Spajic le sait : sans victoire ce soir, le RSCA ne pourra pas faire grand-chose au Bayern

La trêve internationale a quelque peu étouffé la crise à Anderlecht, mais le bilan est encore le même qu’après ce pénible nul à Gand. Cinq sur quinze : c’est le pire départ en 19 ans. Et trois buts de marqués après cinq matches, c’est le pire capital buts de D1, avec le Standard. Cela n’était plus arrivé en 88 ans.

Anderlecht sait comment gérer des crises, et a donc envoyé Uros Spajic à la conférence de presse de veille de match. Souriant, charmant, prudent : le Serbe a relativisé le malaise. "À Gand, on a déjà fait un pas en avant", dit-il. "J’ai revu notre solidarité.
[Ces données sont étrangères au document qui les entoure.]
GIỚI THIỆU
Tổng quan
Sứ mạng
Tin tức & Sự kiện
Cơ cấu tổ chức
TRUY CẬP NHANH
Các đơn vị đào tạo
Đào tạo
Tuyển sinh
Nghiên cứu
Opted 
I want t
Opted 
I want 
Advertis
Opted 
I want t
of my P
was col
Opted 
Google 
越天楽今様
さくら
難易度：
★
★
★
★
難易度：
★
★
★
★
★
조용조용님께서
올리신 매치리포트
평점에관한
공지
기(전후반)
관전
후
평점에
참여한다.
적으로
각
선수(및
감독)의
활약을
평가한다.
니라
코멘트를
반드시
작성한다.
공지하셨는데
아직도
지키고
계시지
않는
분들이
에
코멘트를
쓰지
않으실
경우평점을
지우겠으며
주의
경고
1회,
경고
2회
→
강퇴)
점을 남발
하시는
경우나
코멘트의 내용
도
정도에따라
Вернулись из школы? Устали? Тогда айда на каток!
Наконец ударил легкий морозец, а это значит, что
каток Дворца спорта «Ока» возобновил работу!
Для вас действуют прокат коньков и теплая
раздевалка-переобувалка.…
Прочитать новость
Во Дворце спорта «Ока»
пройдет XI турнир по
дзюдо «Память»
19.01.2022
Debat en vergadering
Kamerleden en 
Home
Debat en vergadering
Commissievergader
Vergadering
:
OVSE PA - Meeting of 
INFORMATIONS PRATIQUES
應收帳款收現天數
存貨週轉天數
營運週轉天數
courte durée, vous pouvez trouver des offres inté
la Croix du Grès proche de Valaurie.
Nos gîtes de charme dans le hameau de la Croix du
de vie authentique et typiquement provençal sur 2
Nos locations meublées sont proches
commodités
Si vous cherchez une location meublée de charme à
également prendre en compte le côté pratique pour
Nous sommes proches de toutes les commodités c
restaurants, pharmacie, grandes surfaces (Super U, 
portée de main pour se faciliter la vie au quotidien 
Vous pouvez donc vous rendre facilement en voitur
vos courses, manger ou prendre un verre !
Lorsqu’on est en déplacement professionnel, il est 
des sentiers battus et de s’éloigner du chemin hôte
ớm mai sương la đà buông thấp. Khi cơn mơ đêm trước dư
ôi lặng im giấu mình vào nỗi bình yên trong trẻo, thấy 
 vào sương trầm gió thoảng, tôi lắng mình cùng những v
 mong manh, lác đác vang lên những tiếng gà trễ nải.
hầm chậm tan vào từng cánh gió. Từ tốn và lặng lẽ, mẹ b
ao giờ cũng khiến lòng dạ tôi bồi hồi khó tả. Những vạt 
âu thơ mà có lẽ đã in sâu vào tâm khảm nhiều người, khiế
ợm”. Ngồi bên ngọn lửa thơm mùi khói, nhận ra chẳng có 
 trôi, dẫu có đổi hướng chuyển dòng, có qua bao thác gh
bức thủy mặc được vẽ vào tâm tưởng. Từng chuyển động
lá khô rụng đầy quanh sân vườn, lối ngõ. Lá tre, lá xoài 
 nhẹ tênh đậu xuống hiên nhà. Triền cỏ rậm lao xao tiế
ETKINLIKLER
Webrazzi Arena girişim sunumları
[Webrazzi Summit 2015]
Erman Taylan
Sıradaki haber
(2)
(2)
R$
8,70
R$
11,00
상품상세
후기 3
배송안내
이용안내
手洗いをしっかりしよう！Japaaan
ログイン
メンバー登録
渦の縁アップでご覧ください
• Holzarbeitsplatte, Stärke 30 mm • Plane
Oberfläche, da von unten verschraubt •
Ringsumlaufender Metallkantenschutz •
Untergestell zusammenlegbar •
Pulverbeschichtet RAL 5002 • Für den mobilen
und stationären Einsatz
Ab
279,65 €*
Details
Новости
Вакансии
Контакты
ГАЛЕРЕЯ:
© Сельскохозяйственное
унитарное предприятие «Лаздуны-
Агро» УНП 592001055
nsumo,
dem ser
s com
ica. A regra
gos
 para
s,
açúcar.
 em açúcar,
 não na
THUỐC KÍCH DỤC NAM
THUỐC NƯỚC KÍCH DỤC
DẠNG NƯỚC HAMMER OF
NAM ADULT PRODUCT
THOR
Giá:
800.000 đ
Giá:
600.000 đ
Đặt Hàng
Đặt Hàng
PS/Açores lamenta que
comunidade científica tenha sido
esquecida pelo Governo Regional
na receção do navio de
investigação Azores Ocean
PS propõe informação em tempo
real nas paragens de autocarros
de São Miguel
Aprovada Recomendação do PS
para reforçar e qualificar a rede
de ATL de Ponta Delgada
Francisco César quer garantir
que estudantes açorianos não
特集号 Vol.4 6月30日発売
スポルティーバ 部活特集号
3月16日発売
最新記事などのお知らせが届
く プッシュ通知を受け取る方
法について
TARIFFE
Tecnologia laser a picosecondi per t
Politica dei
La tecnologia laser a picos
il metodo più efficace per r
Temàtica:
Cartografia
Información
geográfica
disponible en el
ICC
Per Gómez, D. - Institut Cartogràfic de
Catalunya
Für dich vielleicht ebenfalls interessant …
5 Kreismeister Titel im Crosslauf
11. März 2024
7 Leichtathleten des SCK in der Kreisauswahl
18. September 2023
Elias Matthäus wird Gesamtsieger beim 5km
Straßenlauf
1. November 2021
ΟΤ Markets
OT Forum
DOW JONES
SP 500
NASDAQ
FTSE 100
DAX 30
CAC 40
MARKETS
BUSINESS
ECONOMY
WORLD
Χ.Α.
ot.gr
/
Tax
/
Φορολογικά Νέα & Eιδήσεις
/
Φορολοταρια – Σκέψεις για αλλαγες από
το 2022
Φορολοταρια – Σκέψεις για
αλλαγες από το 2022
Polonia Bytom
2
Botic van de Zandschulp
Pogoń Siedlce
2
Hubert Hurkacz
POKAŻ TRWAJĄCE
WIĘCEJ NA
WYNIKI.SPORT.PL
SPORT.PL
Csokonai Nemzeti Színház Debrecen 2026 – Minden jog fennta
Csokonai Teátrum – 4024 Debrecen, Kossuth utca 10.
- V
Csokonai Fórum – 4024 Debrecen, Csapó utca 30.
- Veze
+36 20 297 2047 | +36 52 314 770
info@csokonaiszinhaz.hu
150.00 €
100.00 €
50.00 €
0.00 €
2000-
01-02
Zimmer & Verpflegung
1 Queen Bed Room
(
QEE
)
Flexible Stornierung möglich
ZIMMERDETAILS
On se battait à nouveau pour l’autre, ce qui n’était pas le cas en début de saison. Maintenant, il nous reste à retrouver notre meilleure forme individuelle. Notre saison commence contre Lokeren."

La principale raison de ce mauvais départ ? Spajic pointe le mercato du doigt. "Il jouait dans les têtes de plusieurs joueurs. C’est normal, quand on ne sait pas où on va jouer."

Spajic est un des joueurs concernés. En toute fin de mercato, un club de bas de classement de Premier League a fait une offre de 10 millions pour lui. Spajic, quelque peu embêté : "Euh… Je n’ai rien à dire là-dessus. Je n’ai jamais vraiment pensé à quitter Anderlecht. Grâce à Anderlecht, j’ai retrouvé la bonne voie. J’ai hâte de jouer la Ligue des Champions."

La C1 commence déjà mardi, avec un déplacement au Bayern Münich. "Il faut qu’on retrouve vite notre meilleur niveau, parce que ces clubs ne vont pas nous attendre. Mais on doit d’abord se réveiller contre Lokeren. Sinon, on ne sait pas aller faire grand-chose à Münich. Et d’ailleurs, le championnat belge est plus important que la C1 . Cela ne servira à rien de réaliser un miracle à Münich si on ne gagne pas contre Lokeren. On a déjà dix points de retard !"

L’attaquant qui jouera ce soir aura beaucoup de pression sur les épaules. Spajic ne s’exprime pas sur sa préférence. "Harbaoui ? Je suis content qu’il soit resté. C’est un tueur dans le rectangle. Il n’a jamais parlé ou discuté quand il ne jouait pas. Beric ? Je le connais un peu de la Ligue 1, mais pas trop. C’est un mec costaud. Et Teo ? J’espère que sa machine va se remettre en marche comme la saison passée."